Jeb Bush, whose "moral absolutes" do not include a woman's moral right to make her own reproductive decisions, points to the laws passed during his tenure as governor of Florida: the funding of adoption counseling -- but not abortion counseling, banning late-term abortion and imposing medically unnecessary regulations on clinics offering abortion.

Rick Perry wanted the anti-abortion group to understand that when he was governor of Texas his record on denial of a woman's right to choose was best of all. "That's a fact," he said. "We passed a parental notification law. I signed a parental consent law.
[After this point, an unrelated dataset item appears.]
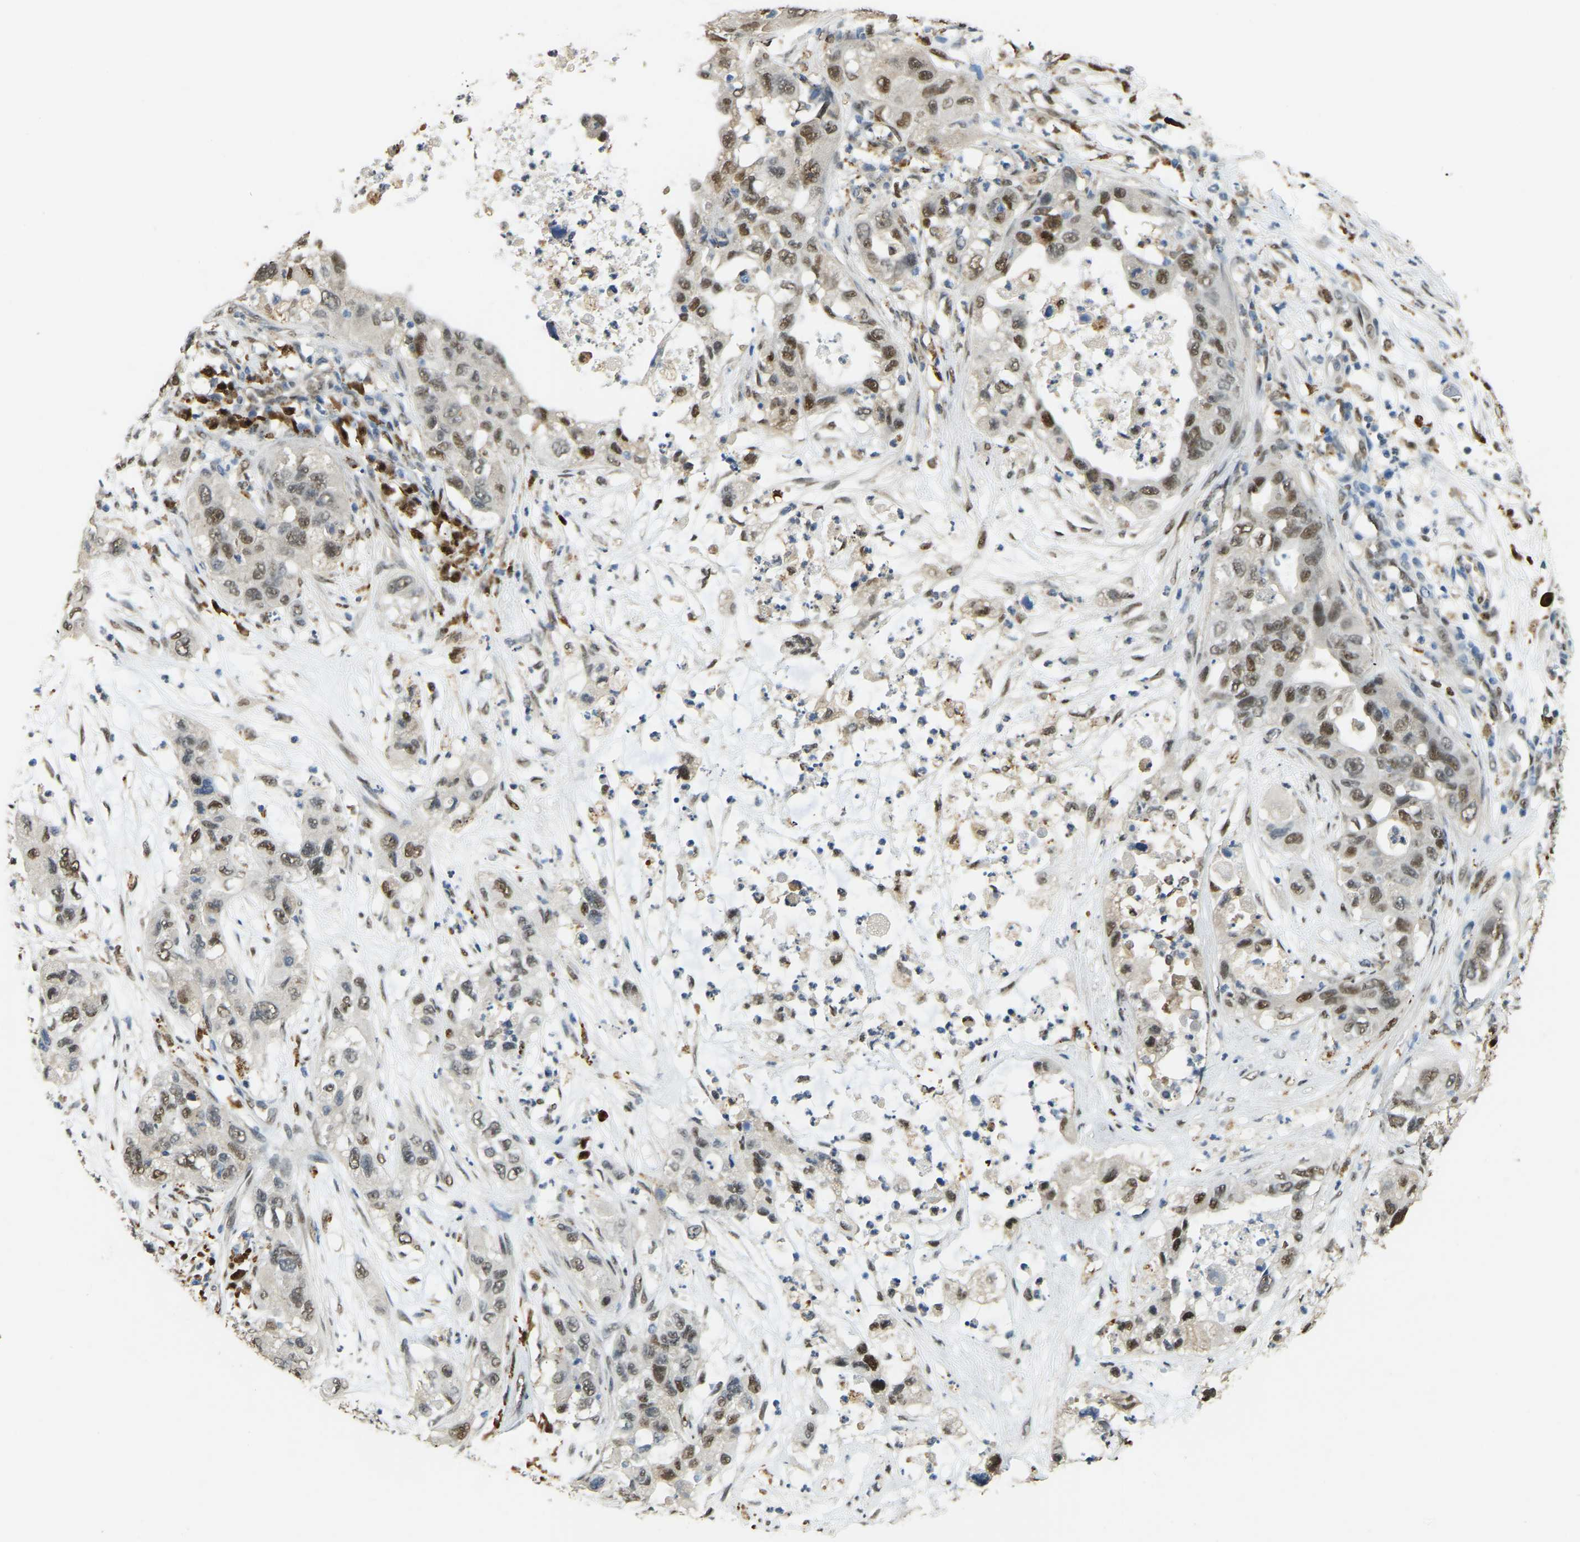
{"staining": {"intensity": "moderate", "quantity": ">75%", "location": "nuclear"}, "tissue": "pancreatic cancer", "cell_type": "Tumor cells", "image_type": "cancer", "snomed": [{"axis": "morphology", "description": "Adenocarcinoma, NOS"}, {"axis": "topography", "description": "Pancreas"}], "caption": "Protein staining reveals moderate nuclear positivity in approximately >75% of tumor cells in adenocarcinoma (pancreatic). (Brightfield microscopy of DAB IHC at high magnification).", "gene": "NANS", "patient": {"sex": "female", "age": 78}}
I signed a sonogram law so mothers facing that agonizing choice can actually see." Forcing parental involvement on very young women who often need to keep their decision private, and all women to view a medically irrelevant sonogram whether they wish to or not -- these are the sources of Perry's pride.

More recently, we have the ever-articulate Donald Trump entering the fray with the comment that "it really, really bothers me, the whole concept of abortion." Trump's interest in women, which is well-documented if problematic, does not extend to an interest in their right to make their own reproductive choices.

And lastly, Marco Rubio seeks to enter the White House because it "needs an occupant who values and prioritizes life." Read: life of "the unborn." If Rubio gave a fig for the lives of uncounted thousands of women put at risk by the restrictive laws he supports -- his values and priorities might shift.

All of the above are men, without the vaguest notion of what it is like to be pregnant as a result of abuse, incest, assault or a multitude of other wrongs, or simply what it is like to be a woman denied control of her own body, her own most private and personal decision making.

Such is presidential politics today.